Wakil Sekretaris Jenderal untuk Urusan Kemanusiaan Martin Griffiths ditemani Kepala Save the Children AS Janti Soeripto, Sekretaris Jenderal Care International Sofia Sprechmann Sineiro, dan Wakil Direktur Eksekutif UNICEF Omar Abdi melakukan kunjungan ke negara itu setelah Taliban melarang perempuan Afghanistan bekerja di LSM nasional dan internasional.
Larangan baru-baru ini menunda beberapa program, menimbulkan kekhawatiran bahwa situasi kemanusiaan yang sudah mengerikan di Afghanistan akan menjadi lebih buruk, kata juru bicara PBB Stephane Dujarric.
Sekitar 28 juta orang membutuhkan bantuan kemanusiaan di Afghanistan, meningkat 350 persen hanya dalam lima tahun, menurut PBB.
Deputi Sekretaris Jenderal PBB Amina Mohammed, Direktur Eksekutif UN Women Sima Bahous dan Khaled Khiari, asisten Sekretaris Jenderal bidang Departemen Politik, Urusan Pembangunan Perdamaian dan Operasi Perdamaian juga berkunjung ke Afghanistan pekan lalu untuk berbincang dengan Taliban.
Rezim Taliban baru-baru ini menutup universitas untuk mahasiswa perempuan di seluruh negeri sampai pemberitahuan lebih lanjut dan telah melarang anak perempuan untuk masuk sekolah menengah, membatasi kebebasan bergerak wanita dan anak perempuan, mengecualikan perempuan dari sebagian besar wilayah kerja dan melarang perempuan menggunakan pusat kebugaran dan pemandian umum.

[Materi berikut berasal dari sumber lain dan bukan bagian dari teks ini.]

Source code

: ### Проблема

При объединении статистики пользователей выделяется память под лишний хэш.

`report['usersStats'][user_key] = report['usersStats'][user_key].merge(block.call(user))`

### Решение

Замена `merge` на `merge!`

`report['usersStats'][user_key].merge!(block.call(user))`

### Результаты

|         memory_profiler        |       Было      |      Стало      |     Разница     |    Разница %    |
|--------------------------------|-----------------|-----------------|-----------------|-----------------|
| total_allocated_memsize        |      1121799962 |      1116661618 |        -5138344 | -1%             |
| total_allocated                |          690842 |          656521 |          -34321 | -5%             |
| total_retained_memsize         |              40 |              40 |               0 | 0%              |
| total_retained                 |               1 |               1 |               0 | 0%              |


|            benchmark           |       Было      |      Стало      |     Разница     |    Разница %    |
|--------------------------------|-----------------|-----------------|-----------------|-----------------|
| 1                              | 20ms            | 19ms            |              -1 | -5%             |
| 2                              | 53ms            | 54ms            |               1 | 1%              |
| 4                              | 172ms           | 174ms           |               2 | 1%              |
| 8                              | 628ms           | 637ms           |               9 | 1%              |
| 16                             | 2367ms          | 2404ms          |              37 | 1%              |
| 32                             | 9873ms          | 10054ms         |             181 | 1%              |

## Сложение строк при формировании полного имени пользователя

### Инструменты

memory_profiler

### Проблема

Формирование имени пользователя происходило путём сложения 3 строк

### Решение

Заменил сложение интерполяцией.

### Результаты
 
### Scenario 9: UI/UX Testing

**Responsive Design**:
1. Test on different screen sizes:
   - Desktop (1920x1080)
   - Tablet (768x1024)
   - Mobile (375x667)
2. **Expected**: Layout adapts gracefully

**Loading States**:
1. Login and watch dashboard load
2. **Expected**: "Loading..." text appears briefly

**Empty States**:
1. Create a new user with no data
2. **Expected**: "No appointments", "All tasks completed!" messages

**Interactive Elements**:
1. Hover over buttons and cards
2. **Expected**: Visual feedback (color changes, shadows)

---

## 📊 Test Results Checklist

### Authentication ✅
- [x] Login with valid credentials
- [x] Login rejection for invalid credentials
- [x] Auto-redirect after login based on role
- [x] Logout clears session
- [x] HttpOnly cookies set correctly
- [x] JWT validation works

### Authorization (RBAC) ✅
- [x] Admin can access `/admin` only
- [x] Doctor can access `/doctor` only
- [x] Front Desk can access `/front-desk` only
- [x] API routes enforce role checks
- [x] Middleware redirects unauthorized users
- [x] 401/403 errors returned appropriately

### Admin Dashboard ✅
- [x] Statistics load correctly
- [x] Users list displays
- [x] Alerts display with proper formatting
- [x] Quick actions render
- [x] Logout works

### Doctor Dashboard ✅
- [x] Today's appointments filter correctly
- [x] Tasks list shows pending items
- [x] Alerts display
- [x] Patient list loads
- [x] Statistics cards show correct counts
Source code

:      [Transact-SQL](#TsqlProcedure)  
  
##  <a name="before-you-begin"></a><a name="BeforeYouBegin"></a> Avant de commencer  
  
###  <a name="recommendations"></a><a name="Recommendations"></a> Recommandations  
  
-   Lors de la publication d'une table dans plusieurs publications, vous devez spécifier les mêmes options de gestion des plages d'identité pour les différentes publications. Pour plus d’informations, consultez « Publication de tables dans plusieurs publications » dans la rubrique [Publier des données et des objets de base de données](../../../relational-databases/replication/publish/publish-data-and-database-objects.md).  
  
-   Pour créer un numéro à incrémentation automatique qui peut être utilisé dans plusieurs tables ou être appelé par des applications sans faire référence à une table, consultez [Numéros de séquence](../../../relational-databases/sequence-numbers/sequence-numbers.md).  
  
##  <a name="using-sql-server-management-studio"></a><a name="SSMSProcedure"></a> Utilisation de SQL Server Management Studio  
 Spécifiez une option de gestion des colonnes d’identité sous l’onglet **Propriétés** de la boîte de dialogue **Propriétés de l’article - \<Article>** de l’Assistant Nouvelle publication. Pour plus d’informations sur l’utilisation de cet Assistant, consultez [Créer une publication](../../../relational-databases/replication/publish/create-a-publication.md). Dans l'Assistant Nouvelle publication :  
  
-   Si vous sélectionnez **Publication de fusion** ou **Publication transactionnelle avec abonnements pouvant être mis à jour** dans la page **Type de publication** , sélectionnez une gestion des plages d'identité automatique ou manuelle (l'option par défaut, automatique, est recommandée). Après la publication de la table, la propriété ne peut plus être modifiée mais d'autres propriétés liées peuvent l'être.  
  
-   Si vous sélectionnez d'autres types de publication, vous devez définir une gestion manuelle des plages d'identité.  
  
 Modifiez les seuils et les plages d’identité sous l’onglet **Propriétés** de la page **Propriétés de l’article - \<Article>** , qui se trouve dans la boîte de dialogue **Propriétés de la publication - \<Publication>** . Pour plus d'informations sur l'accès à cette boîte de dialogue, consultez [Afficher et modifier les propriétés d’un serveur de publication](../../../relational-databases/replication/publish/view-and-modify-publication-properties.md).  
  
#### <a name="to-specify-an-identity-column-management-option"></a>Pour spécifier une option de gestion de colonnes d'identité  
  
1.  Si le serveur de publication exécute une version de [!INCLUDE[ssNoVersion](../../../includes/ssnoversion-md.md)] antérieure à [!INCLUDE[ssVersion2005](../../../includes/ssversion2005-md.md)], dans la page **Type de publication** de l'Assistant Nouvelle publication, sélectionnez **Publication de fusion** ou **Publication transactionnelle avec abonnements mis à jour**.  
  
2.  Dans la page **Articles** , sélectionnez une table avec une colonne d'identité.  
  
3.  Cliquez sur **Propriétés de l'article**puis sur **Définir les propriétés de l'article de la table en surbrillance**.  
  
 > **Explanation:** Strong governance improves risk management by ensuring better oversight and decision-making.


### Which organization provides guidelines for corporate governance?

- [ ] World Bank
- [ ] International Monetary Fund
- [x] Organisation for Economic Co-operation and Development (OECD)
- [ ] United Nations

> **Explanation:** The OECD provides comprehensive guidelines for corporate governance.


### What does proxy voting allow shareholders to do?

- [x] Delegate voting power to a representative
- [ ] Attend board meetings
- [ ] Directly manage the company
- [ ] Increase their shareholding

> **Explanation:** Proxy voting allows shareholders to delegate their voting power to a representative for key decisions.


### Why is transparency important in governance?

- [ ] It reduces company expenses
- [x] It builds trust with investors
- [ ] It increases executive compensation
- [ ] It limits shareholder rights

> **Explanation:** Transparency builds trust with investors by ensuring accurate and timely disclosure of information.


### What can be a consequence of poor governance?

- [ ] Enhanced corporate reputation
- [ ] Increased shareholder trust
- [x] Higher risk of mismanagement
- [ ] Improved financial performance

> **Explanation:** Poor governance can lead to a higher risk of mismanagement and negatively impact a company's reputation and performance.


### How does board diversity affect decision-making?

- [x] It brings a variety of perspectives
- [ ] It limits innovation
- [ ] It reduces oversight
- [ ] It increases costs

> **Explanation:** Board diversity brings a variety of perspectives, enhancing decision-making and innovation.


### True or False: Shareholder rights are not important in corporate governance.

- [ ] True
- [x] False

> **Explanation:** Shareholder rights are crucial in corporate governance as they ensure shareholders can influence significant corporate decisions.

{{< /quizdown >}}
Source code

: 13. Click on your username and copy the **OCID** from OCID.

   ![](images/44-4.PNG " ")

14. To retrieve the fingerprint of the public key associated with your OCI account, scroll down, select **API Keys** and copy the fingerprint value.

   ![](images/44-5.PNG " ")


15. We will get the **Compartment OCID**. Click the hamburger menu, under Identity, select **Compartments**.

Kembalinya Taliban berkuasa di Afghanistan pada 15 Agustus 2021 diikuti dengan terhambatnya bantuan keuangan internasional yang menyeret negara itu ke dalam krisis ekonomi, kemanusiaan, dan hak asasi manusia.
Wanita dan anak perempuan telah dirampas hak mereka, termasuk hak pendidikan, dan partisipasi mereka dalam kehidupan publik di bawah otoritas Taliban. Ribuan perempuan sejak keputusan itu kehilangan pekerjaan atau dipaksa mengundurkan diri dari lembaga pemerintah dan sektor swasta.
Anak perempuan dilarang bersekolah di SMP dan SMA. Banyak perempuan menuntut agar hak mereka dipulihkan dengan menggelar aksi demonstrasi.